(Transcribed page text)

------------------------------------------------

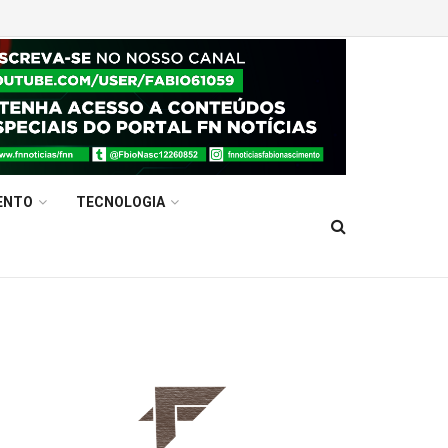
ENTO
TECNOLOGIA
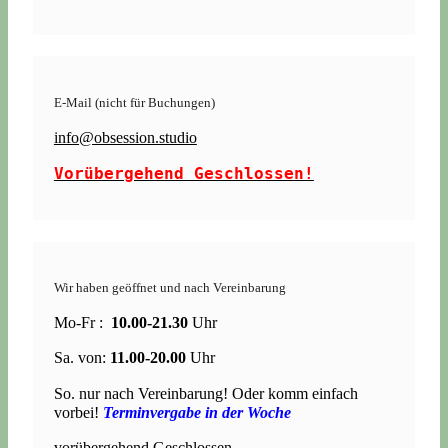
E-Mail (nicht für Buchungen)
info@obsession.studio
Vorübergehend Geschlossen!
Wir haben geöffnet und nach Vereinbarung
Mo-Fr :
10.00-21.30
Uhr
Sa. von:
11.00-20.00
Uhr
So. nur nach Vereinbarung! Oder komm einfach
vorbei!
Terminvergabe in der Woche
vorübergehend Geschlossen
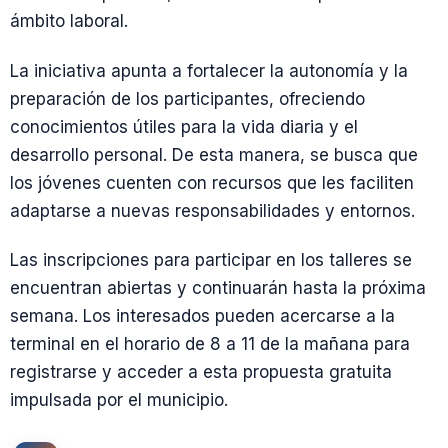
ámbito laboral.
La iniciativa apunta a fortalecer la autonomía y la
preparación de los participantes, ofreciendo
conocimientos útiles para la vida diaria y el
desarrollo personal. De esta manera, se busca que
los jóvenes cuenten con recursos que les faciliten
adaptarse a nuevas responsabilidades y entornos.
Las inscripciones para participar en los talleres se
encuentran abiertas y continuarán hasta la próxima
semana. Los interesados pueden acercarse a la
terminal en el horario de 8 a 11 de la mañana para
registrarse y acceder a esta propuesta gratuita
impulsada por el municipio.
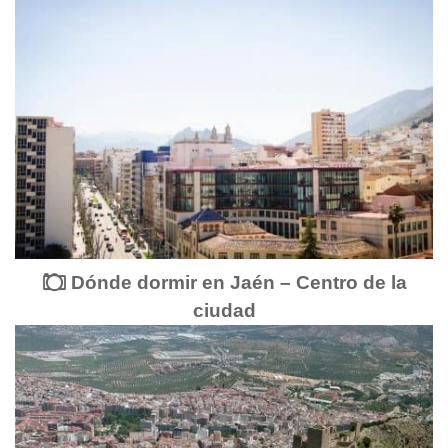
Dónde dormir en Jaén – Centro de la
ciudad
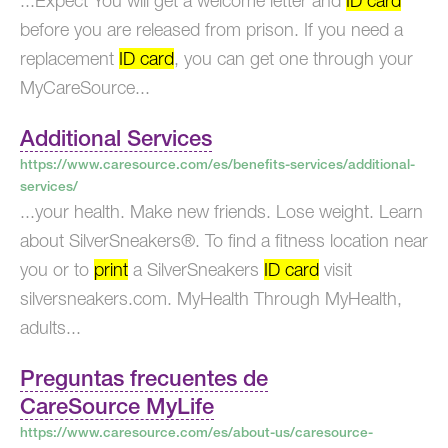
...Expect You will get a welcome letter and
ID card
before you are released from prison. If you need a
replacement
ID card
, you can get one through your
MyCareSource...
Additional Services
https://www.caresource.com/es/benefits-services/additional-
services/
...your health. Make new friends. Lose weight. Learn
about SilverSneakers®. To find a fitness location near
you or to
print
a SilverSneakers
ID card
visit
silversneakers.com. MyHealth Through MyHealth,
adults...
Preguntas frecuentes de
CareSource MyLife
https://www.caresource.com/es/about-us/caresource-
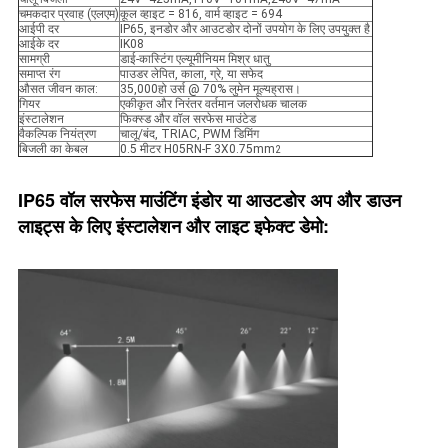
चमकदार प्रवाह (एलएम)
कूल व्हाइट = 816, वार्म व्हाइट = 694
आईपी ​​दर
IP65, इनडोर और आउटडोर दोनों उपयोग के लिए उपयुक्त है
आईके दर
IK08
सामग्री
डाई-कास्टिंग एल्यूमीनियम मिश्र धातु
समाप्त रंग
पाउडर लेपित, काला, ग्रे, या सफेद
औसत जीवन काल:
35,000हो उर्स @ 70% लुमेन मूल्यह्रास।
गियर
एकीकृत और निरंतर वर्तमान जलरोधक चालक
इंस्टालेशन
फिक्स्ड और वॉल सरफेस माउंटेड
वैकल्पिक नियंत्रण
चालू/बंद, TRIAC, PWM डिमिंग
बिजली का केबल
0.5 मीटर H05RN-F 3X0.75mm
2
IP65 वॉल सरफेस माउंटिंग इंडोर या आउटडोर अप और डाउन
लाइट्स के लिए इंस्टालेशन और लाइट इफेक्ट डेमो:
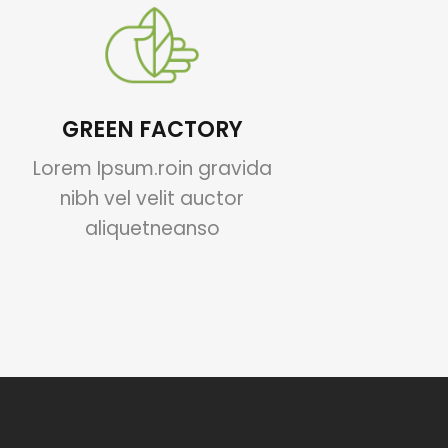
GREEN FACTORY
Lorem Ipsum.roin gravida
nibh vel velit auctor
aliquetneanso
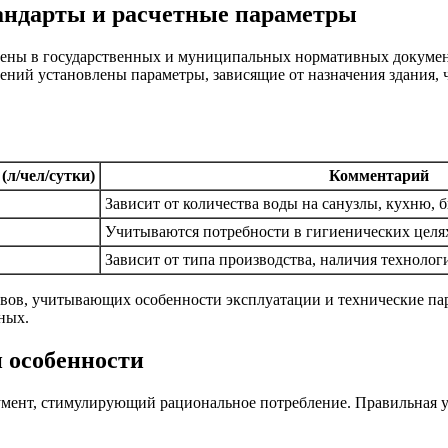
андарты и расчетные параметры
лены в государственных и муниципальных нормативных документ
ний установлены параметры, зависящие от назначения здания,
(л/чел/сутки)
Комментарий
Зависит от количества воды на санузлы, кухню,
Учитываются потребности в гигиенических целях
Зависит от типа производства, наличия технолог
вов, учитывающих особенности эксплуатации и технические пар
ных.
и особенности
умент, стимулирующий рациональное потребление. Правильная у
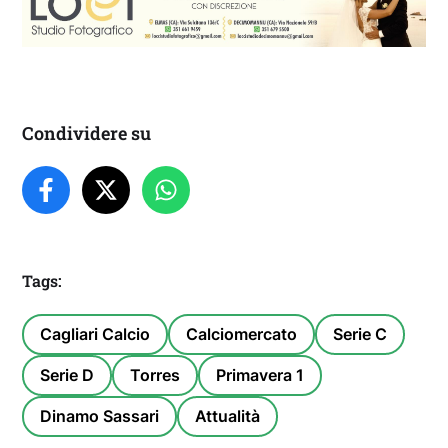
Condividere su
Tags:
Cagliari Calcio
Calciomercato
Serie C
Serie D
Torres
Primavera 1
Dinamo Sassari
Attualità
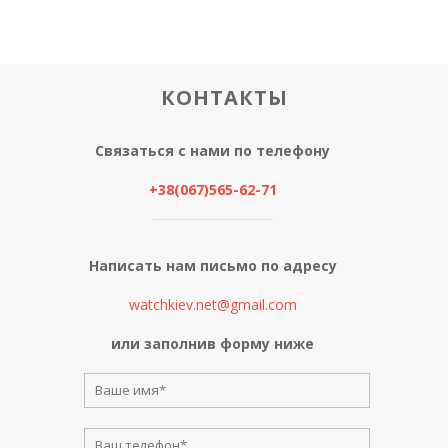
КОНТАКТЫ
Связаться с нами по телефону
+38(067)565-62-71
Написать нам письмо по адресу
watchkiev.net@gmail.com
или заполнив форму ниже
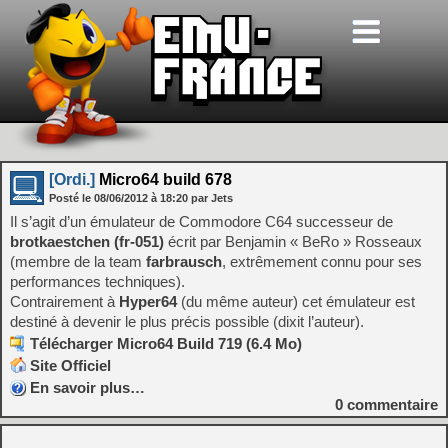
[Ordi.]
Micro64 build 678
Posté le
08/06/2012
à
18:20
par Jets
Il s’agit d’un émulateur de Commodore C64 successeur de
brotkaestchen (fr-051)
écrit par Benjamin « BeRo » Rosseaux
(membre de la team
farbrausch
, extrêmement connu pour ses
performances techniques).
Contrairement à
Hyper64
(du même auteur) cet émulateur est
destiné à devenir le plus précis possible (dixit l’auteur).
Télécharger Micro64 Build 719 (6.4 Mo)
Site Officiel
En savoir plus…
0
commentaire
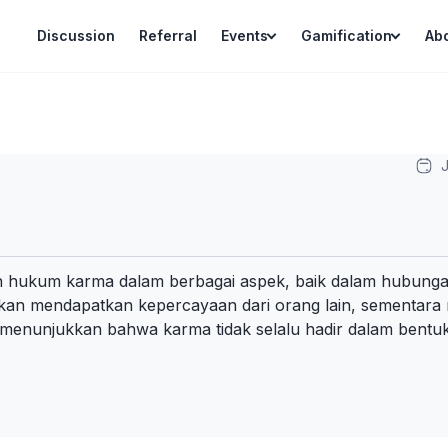
Discussion
Referral
Events
Gamification
Ab
J
h hukum karma dalam berbagai aspek, baik dalam hubungan 
kan mendapatkan kepercayaan dari orang lain, sementara me
menunjukkan bahwa karma tidak selalu hadir dalam bentuk pe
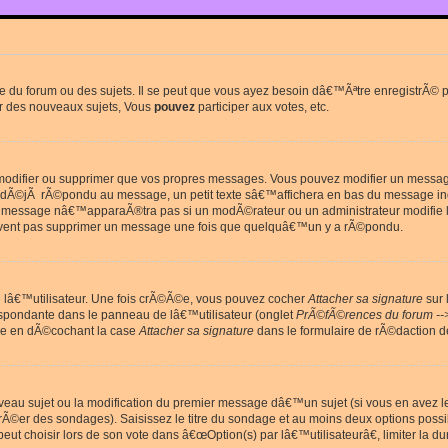
du forum ou des sujets. Il se peut que vous ayez besoin dâ€™Ãªtre enregistrÃ© po
r des nouveaux sujets, Vous
pouvez
participer aux votes, etc.
odifier ou supprimer que vos propres messages. Vous pouvez modifier un message 
Ã©jÃ rÃ©pondu au message, un petit texte sâ€™affichera en bas du message in
e message nâ€™apparaÃ®tra pas si un modÃ©rateur ou un administrateur modifie le 
euvent pas supprimer un message une fois que quelquâ€™un y a rÃ©pondu.
lâ€™utilisateur. Une fois crÃ©Ã©e, vous pouvez cocher
Attacher sa signature
sur 
espondante dans le panneau de lâ€™utilisateur (onglet
PrÃ©fÃ©rences du forum --
ge en dÃ©cochant la case
Attacher sa signature
dans le formulaire de rÃ©daction 
uveau sujet ou la modification du premier message dâ€™un sujet (si vous en avez l
Ã©er des sondages). Saisissez le titre du sondage et au moins deux options poss
t choisir lors de son vote dans â€œOption(s) par lâ€™utilisateurâ€, limiter la 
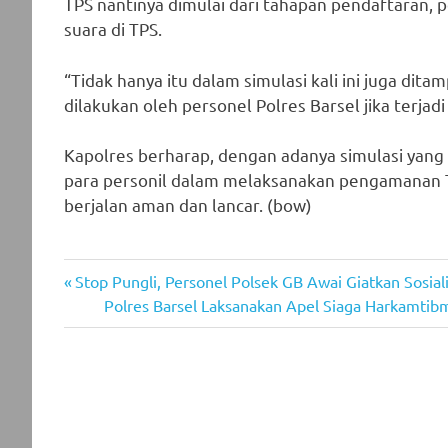
TPS nantinya dimulai dari tahapan pendaftaran, 
suara di TPS.
“Tidak hanya itu dalam simulasi kali ini juga d
dilakukan oleh personel Polres Barsel jika terjad
Kapolres berharap, dengan adanya simulasi yan
para personil dalam melaksanakan pengamanan T
berjalan aman dan lancar. (bow)
Previous
Post
Stop Pungli, Personel Polsek GB Awai Giatkan Sosia
Post:
Next
Polres Barsel Laksanakan Apel Siaga Harkamtibm
navigation
Post:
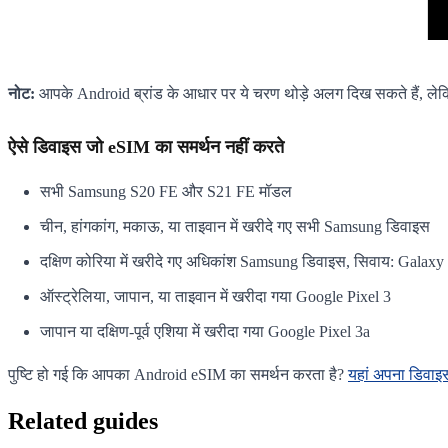
नोट:
आपके Android ब्रांड के आधार पर ये चरण थोड़े अलग दिख सकते हैं, लेक
ऐसे डिवाइस जो eSIM का समर्थन नहीं करते
सभी Samsung S20 FE और S21 FE मॉडल
चीन, हांगकांग, मकाऊ, या ताइवान में खरीदे गए सभी Samsung डिवाइस
दक्षिण कोरिया में खरीदे गए अधिकांश Samsung डिवाइस, सिवाय: Gala
ऑस्ट्रेलिया, जापान, या ताइवान में खरीदा गया Google Pixel 3
जापान या दक्षिण-पूर्व एशिया में खरीदा गया Google Pixel 3a
पुष्टि हो गई कि आपका Android eSIM का समर्थन करता है?
यहां अपना डिवाइस 
Related guides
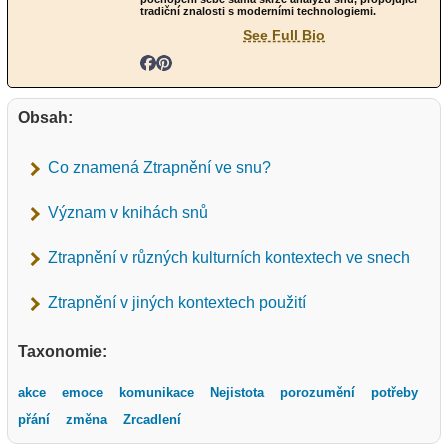
tradiční znalosti s moderními technologiemi.
See Full Bio
Obsah:
Co znamená Ztrapnění ve snu?
Význam v knihách snů
Ztrapnění v různých kulturních kontextech ve snech
Ztrapnění v jiných kontextech použití
Taxonomie:
akce
emoce
komunikace
Nejistota
porozumění
potřeby
přání
změna
Zrcadlení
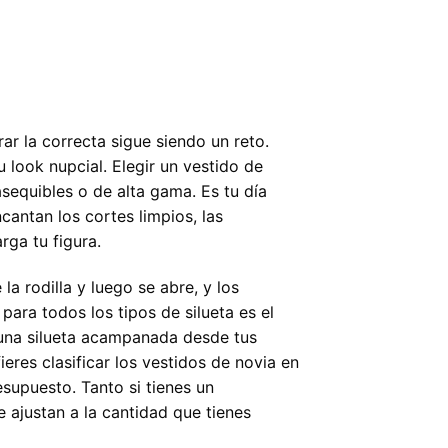
r la correcta sigue siendo un reto.
 look nupcial. Elegir un vestido de
sequibles o de alta gama. Es tu día
cantan los cortes limpios, las
rga tu figura.
la rodilla y luego se abre, y los
para todos los tipos de silueta es el
n una silueta acampanada desde tus
eres clasificar los vestidos de novia en
supuesto. Tanto si tienes un
 ajustan a la cantidad que tienes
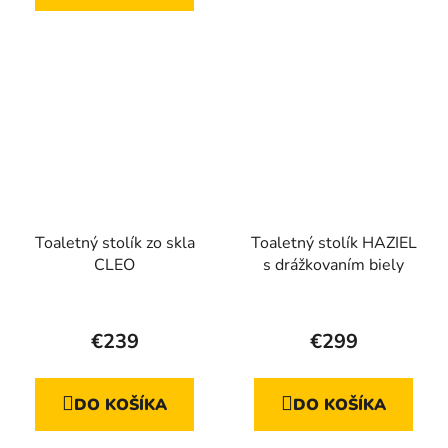
5
5
hviezdičiek.
hviezdičiek.
Toaletný stolík zo skla
Toaletný stolík HAZIEL
CLEO
s drážkovaním biely
€239
€299
DO KOŠÍKA
DO KOŠÍKA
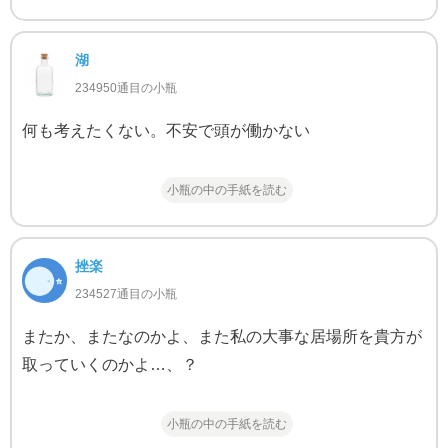
湖
234950通目の小瓶
何も考えたくない。不安で頭が働かない
小瓶の中の手紙を読む
挫楽
234527通目の小瓶
またか、またなのかよ、また私の大事な居場所を貴方が
取っていくのかよ…、？
小瓶の中の手紙を読む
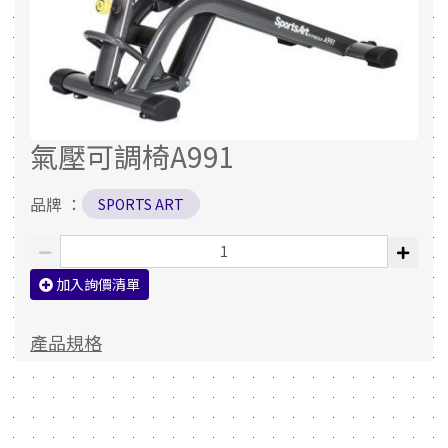
氣壓可調椅A991
品牌 ：
SPORTS ART
加入詢價清單
產品規格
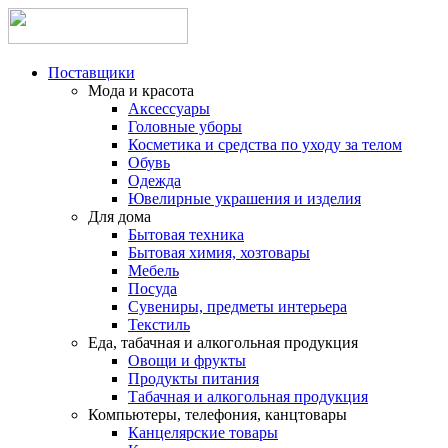
Поставщики
Мода и красота
Аксессуары
Головные уборы
Косметика и средства по уходу за телом
Обувь
Одежда
Ювелирные украшения и изделия
Для дома
Бытовая техника
Бытовая химия, хозтовары
Мебель
Посуда
Сувениры, предметы интерьера
Текстиль
Еда, табачная и алкогольная продукция
Овощи и фрукты
Продукты питания
Табачная и алкогольная продукция
Компьютеры, телефония, канцтовары
Канцелярские товары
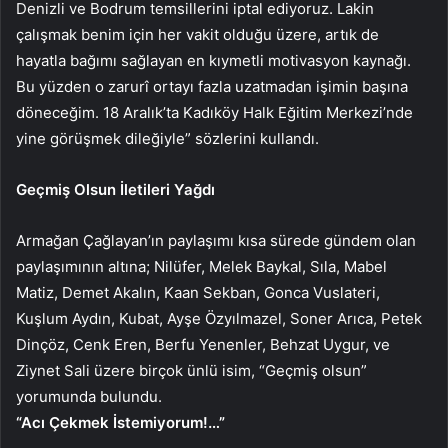
Denizli ve Bodrum temsillerini iptal ediyoruz. Lakin
çalışmak benim için her vakit olduğu üzere, artık de
hayatla bağımı sağlayan en kıymetli motivasyon kaynağı.
Bu yüzden o zarurî ortayı fazla uzatmadan işimin başına
döneceğim. 18 Aralık’ta Kadıköy Halk Eğitim Merkezi’nde
yine görüşmek dileğiyle” sözlerini kullandı.
Geçmiş Olsun İletileri Yağdı
Armağan Çağlayan’ın paylaşımı kısa sürede gündem olan
paylaşımının altına; Nilüfer, Melek Baykal, Sıla, Mabel
Matiz, Demet Akalın, Kaan Sekban, Gonca Vuslateri,
Kuşlum Aydın, Kubat, Ayşe Özyılmazel, Soner Arıca, Petek
Dinçöz, Cenk Eren, Berfu Yenenler, Behzat Uygur, ve
Ziynet Sali üzere birçok ünlü isim, “Geçmiş olsun”
yorumunda bulundu.
“Acı Çekmek İstemiyorum!…”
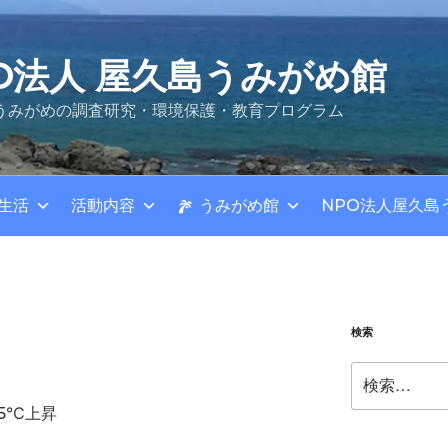
O法人 屋久島うみがめ館
うみがめの調査研究・環境保護・教育プログラム
生活
活動内容
うみがめ館
NPO法人屋久島
検索
検
索:
.5℃上昇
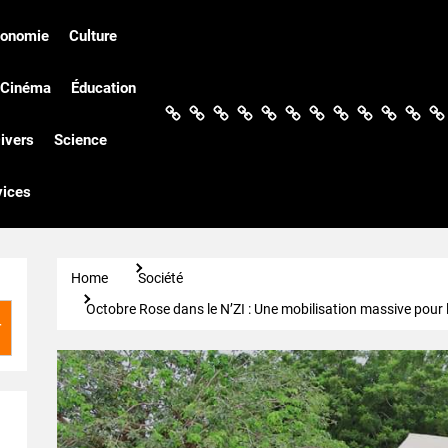
conomie
Culture
Cinéma
Éducation
Actualités
Politique
Économie
Culture
Société
Sport
Santé
Cinéma
Éducation
Football
Techn
Di
ivers
Science
vices
Home
Société
Octobre Rose dans le N’ZI : Une mobilisation massive pour 
r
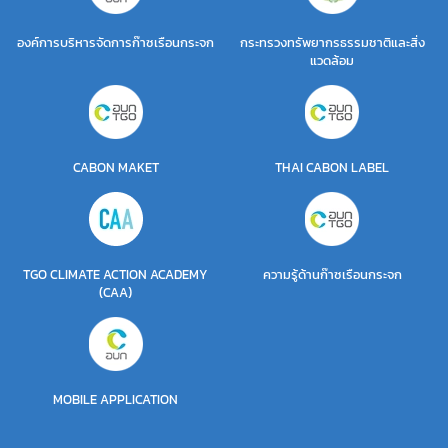
องค์การบริหารจัดการก๊าซเรือนกระจก
กระทรวงทรัพยากรธรรมชาติและสิ่ง
แวดล้อม
CABON MAKET
THAI CABON LABEL
TGO CLIMATE ACTION ACADEMY
ความรู้ด้านก๊าซเรือนกระจก
(CAA)
MOBILE APPLICATION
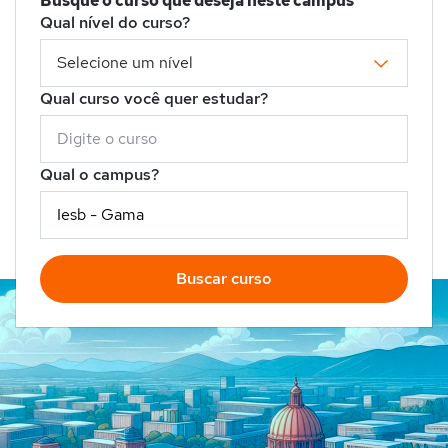
Busque o curso que deseja neste campus
Qual nível do curso?
Qual curso você quer estudar?
Qual o campus?
Buscar curso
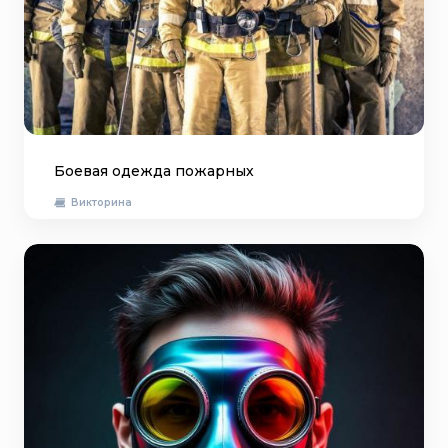
Боевая одежда пожарных
Викторина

------------------------------------------------

• [What is expected]: Give the lines from the one containing "welcome letter and" through the one containing "CareSource MyLife" as a numbered list, leaving out any blank lines.

• [Solved exercise]:
1. ...Expect You will get a welcome letter and
2. ID card
3. before you are released from prison. If you need a
4. replacement
5. ID card
6. , you can get one through your
7. MyCareSource...
8. Additional Services
9. https://www.caresource.com/es/benefits-services/additional-
10. services/
11. ...your health. Make new friends. Lose weight. Learn
12. about SilverSneakers®. To find a fitness location near
13. you or to
14. print
15. a SilverSneakers
16. ID card
17. visit
18. silversneakers.com. MyHealth Through MyHealth,
19. adults...
20. Preguntas frecuentes de
21. CareSource MyLife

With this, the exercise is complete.